Jakarta, majalahgaharu.com Duka menyelimuti bangsa Indonesia. Kepergian Presiden RI ke-3, B.J. Habibie ke rahmatullah, dalam usia 83 tahun, mengundang isak tangis dan duka yang mendalam bagi keluarga dan segenap anak bangsa.
Sekretaris Jenderal Generasi Optimis (GO) Indonesia, Tigor Mulo Horas Sinaga menyatakan bahwa bangsa Indonesia kehilangan sosok ayah, negawarawan yang humble, seorang jenius.
Horas mengatakan, “Saya berduka atas kepergian Pak Habibie. Beliau orang yang sangat baik dan lurus. Ahli teknologi yang diakui dunia, sekaligus negarawan yang hebat. Beliau mengantar Indonesia memasuki masa transisi dari Orde Baru ke Reformasi dengan sempurna”
“B.J Habibie adalah eyangnya generasi optimis, generasi milenial harapan Indonesia. Beliau tidak hanya hebat dalam dunia aeronautika tetapi juga cakap mengelola kondisi ekonomi Indonesia pada masa krisis moneter. Tanpa beliau, Indonesia takkan mungkin bisa selamat dari krisis moneter yang hebat,” kata Horas yang juga mantan senior manager treasury di bank Mandiri itu.
Horas menambahkan, “Eyang Habibie sukses memulihkan perekonomian Indonesia saat itu dengan sentuhan khas aeronautika, dengan menyamakan Indonesia sebagai sebuah pesawat terbang yang mengalami stall atau kehilangan daya angkat di udara.
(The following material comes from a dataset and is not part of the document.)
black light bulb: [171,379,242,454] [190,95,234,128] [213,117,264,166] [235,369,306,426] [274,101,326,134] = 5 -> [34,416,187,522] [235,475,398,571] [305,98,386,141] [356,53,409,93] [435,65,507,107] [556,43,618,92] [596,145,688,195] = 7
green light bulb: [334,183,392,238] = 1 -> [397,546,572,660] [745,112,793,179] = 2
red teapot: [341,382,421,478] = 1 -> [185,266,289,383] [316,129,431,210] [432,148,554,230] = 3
Dan beliau mengatasi situasi tersebut dengan sukses.”
“Stall bagi Almarhum Habibie adalah terpuruknya mata uang kita sampai ke Rp. 17.000 per USD. Lalu beliau melakukan restrukturisasi perbankan pada 21 Agustus 1998, termasuk merger sejumlah bank, dan hasilnya efektif. Beliau juga berani memisahkan Bank Indonesia (BI) dari Pemerintah, sehingga BI berinkarnasi menjadi institusi independen dan meningkat kredibilitasnya,” ujar Horas.
Sekjen GO Indonesia itu menambahkan bahwa kebijakan Habibie memisahkan BI dari Pemerintah sebenarnya memiliki konsep pemikiran dan motif yang sederhana, yaitu agar BI tidak lagi ditekan atau diperintah oleh oknum penguasa seperti pada era Orde Baru.
Horas mengenang, “Pada era Eyang Habibie-lah investor asing mulai berdatangan ke Indonesia, kepercayaan mereka terhadap Indonesia pulih. Dari situ muncul dampak penguatan terhadap nilai tukar rupiah. Dari Rp. 16.800 bertahap naik ke Rp. 6.500 per USD. Itu hebat sekali.”
“Di era Eyang Habibie, situasi ekonomi kita pulih, dari yang nyungsep di -13,13 persen naik siginifikan ke 0,79 persen. Tingkat kemiskinan juga menurun mulai di era beliau, pada tahun 1998 kan 24.2 persen, lalu menjadi 23.4 persen di 1999. Itu berkat kerja keras Eyang Habibie,” kata Horas.
Sekjen yang juga dikenal sebagai pakar intelijen ekonomi itu mengatakan bahwa Indonesia membutuhkan orang-orang optimis yang kuat dalam aplikasi kehidupan dan pengetahuan. Habibie, bagi Horas, adalah teladan bagi Generasi Optimis Indonesia agar sumber daya manusia Indonesia bisa unggul.
“Pak Jokowi pasti meneladani Eyang Habibie. Keduanya sama-sama menerapkan integrasi kepemimpinan yang kuat, kerendah-hatian, dan kerja keras. Saya harap Pak Jokowi akan sukses meneruskan semangat Eyang Habibie,” ujar Horas dengan mata berkaca-kaca.
“Pembangunan manusia Indonesia yang unggul takkan bisa dicapai tanpa pemimpin yang kerja keras, rendah hati, dan punya leadership yang kuat. Pak Habibie telah berhasil melakukan itu dua puluh tahun lalu, saya yakin Pak Jokowi pasti juga bisa,” kata Horas.
“Dengan sibuknya Pak Jokowi memindahkan Ibu Kota Negara, pembangunan manusia Indonesia yang unggul tetap akan bisa tercapai jika Pak Jokowi mengadopsi dan mengadaptasi gaya kepemimpinan yang sempurna dari Eyang Habibie. Semoga kita bisa membuat Almarhum tersenyum bangga di surga melihat bangsa Indonesia menjadi bangsa yang hebat,” pungkas Horas.